Sulari Gentill has captured the essence of the period in all six books, set against the backdrop of the Depression, and now, the rise of the Nazi Party in Germany, to which Rowly and his friends were witness to in Paving the New Road. The line up of likely suspects in this book works very effectively when the true killer is revealed, and the mystery, somewhat, at least amongst brothers and friends, solved. This added layer of intrigue and where people were and who they were with at the time of the murder just adds yet another aspect to the book that kept me reading.

I cannot say which Rowland Sinclair book thus far is my favourite – they are all wonderful and I am sad that I now have to wait until later this year for book seven. Though they are quick reads, they are enjoyable and they do take me away from other reading – that I can finish whilst waiting for my next sojourn with Rowly.

Gentlemen Formerly Dressed by Sulari Gentill

rowly-5

Author: Sulari Gentill

Publisher: Pantera Press

Genre: Crime, Historical Fiction

Release Date: November 1st, 2013

Book Synopsis: After narrowly escaping Nazi terror, Rowland Sinclair and his companions land in London, believing they are safe.

But they are wrong.

A bizarre murder plunges the hapless Australians into a queer world of British aristocracy, Fascist Blackshirts, illicit love, scandal and spies.
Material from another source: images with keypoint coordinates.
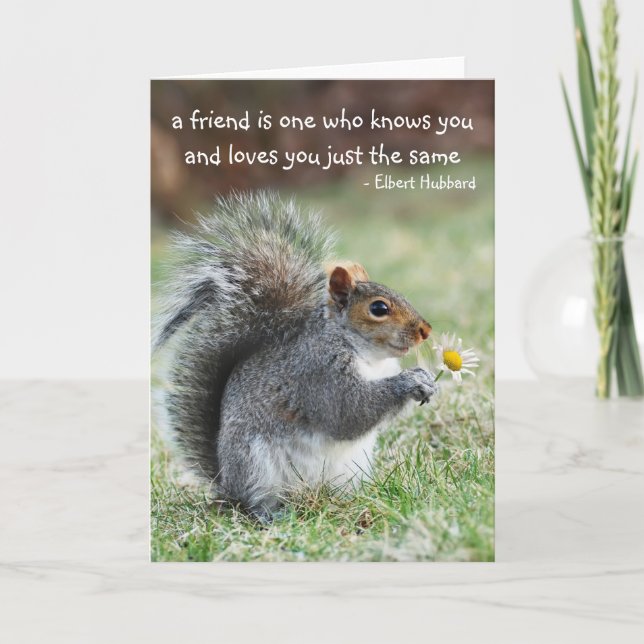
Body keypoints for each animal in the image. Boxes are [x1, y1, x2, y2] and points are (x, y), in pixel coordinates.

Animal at [153, 191, 437, 520]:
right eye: (379, 308)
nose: (425, 330)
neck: (368, 356)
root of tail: (225, 482)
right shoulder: (318, 371)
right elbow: (349, 412)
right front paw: (409, 381)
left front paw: (427, 379)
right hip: (256, 465)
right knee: (254, 502)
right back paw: (271, 515)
A world where gentlemen are not always what they are dressed up to be.

~*~

I was delighted to be able to leap headfirst into another adventure with Rowland. Edna, Clyde and Milt in London, along with his brother, Wilfred, sister-in-law, Kate and nephews, Ewan and Ernest. Staying at Claridge’s after escaping Fascist Germany, Rowly and his friends are soon privy to the murder of a fellow guest, Lord Pierrepont is murdered, and found in stockings and a women’s nightie – in rather scandalous circumstances that lead to people related to him and the police trying to cover things up. Sulari does a fabulous job of revealing clues to the reader just as the characters find them. The journey to Madame Tussaud’s in London is seemingly innocent enough – Rowly and his friends are in the company of his nephew, Ernest. But the discovery here of a wax head of Pierrepont, and the sculptor hoisting it off onto them to deliver it to Euphemia Thistlethwaite leads the reader into a series of humour-filled interactions with the head in a hat box, and then resting on a desk in the suite Rowland and his friends are staying in.
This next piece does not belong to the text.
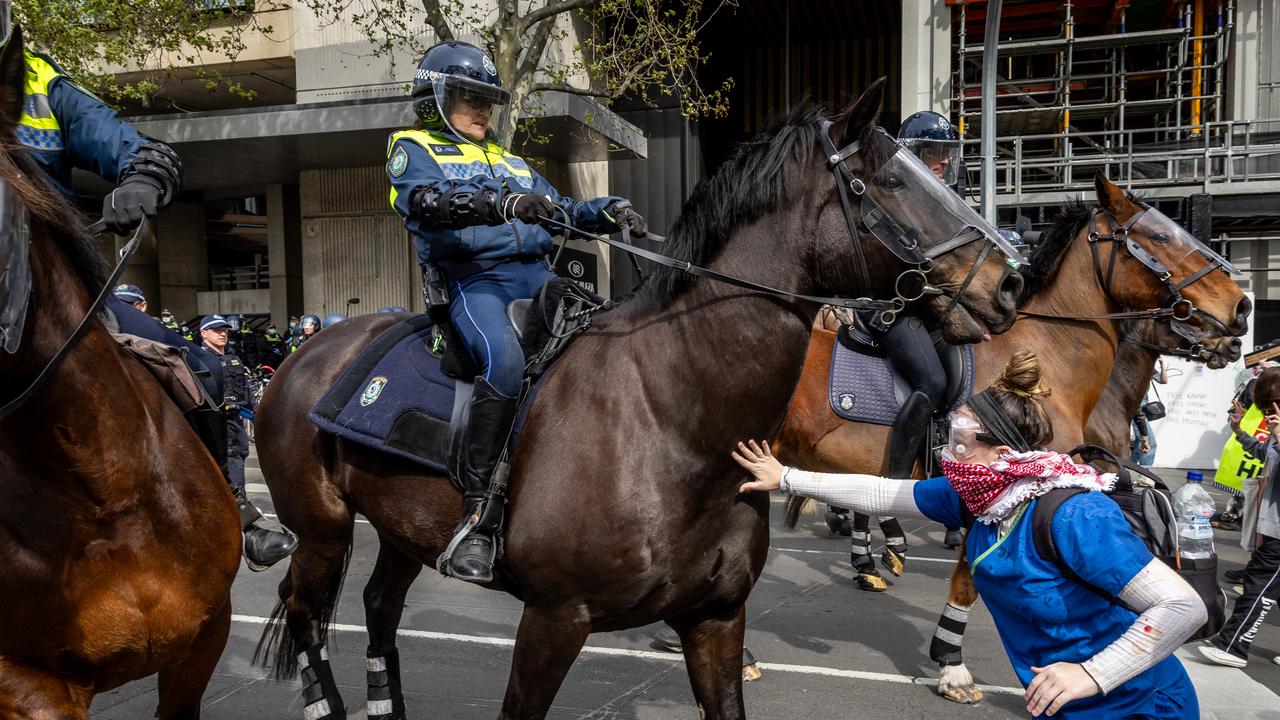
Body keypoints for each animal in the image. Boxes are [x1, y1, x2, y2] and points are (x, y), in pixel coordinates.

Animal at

My favourite line in relation to the head came towards the end of the novel, after a second failed attempt to return it to Lord Harcourt and the family: “Rowland nodded. He had been preoccupied and now he’d lost Pierrepont’s head.” It had the feeling or something morbid yet as the head was wax, quite amusing. The aftermath of Rowly losing the head is equally enjoyable to read and experience, in particular, Wilfred’s reaction to the whole situation of why they had a wax head of a dead man in their rooms.

Though Wilfred throughout the novels is disapproving of Rowly’s friends and maybe a little hard on him, he does not just let anyone get away with trying to harm his family. I found this coming through much more since Paving the New Road, following Rowly’s encounters with the Nazi Stormtroopers. The continuity and growth that readers get to experience with this relationship makes the novels well worth the read.
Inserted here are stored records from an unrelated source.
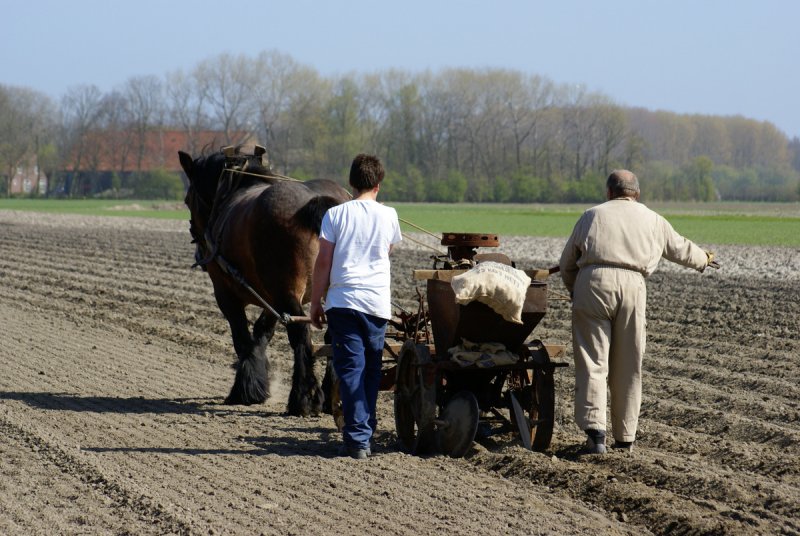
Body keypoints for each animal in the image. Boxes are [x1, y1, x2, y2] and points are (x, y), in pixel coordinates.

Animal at [178, 146, 350, 416]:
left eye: (188, 200)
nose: (198, 247)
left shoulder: (226, 294)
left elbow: (242, 338)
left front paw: (244, 389)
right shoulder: (272, 299)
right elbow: (262, 332)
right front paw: (256, 382)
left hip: (286, 292)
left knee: (300, 336)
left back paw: (304, 398)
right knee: (334, 335)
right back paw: (331, 397)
Sulari has again seamlessly and delightfully incorporated real-world figures such as Winston Churchill, H.G. Wells and Stanley Melbourne Bruce into the narrative, as figures for Rowland and his comrades to interact with. For me as a reader, this brings even more authenticity to the world she is creating and meandering in. I hope we get to see more of their reactions to what is going on in Germany and the outcomes of this.

The Rowland Sinclair Mysteries are one of my favourite crime series, because they also incorporate real world history and figures. It feels genuine because of these characteristics, and I am looking forward to seeing what is in store for Rowly in the future.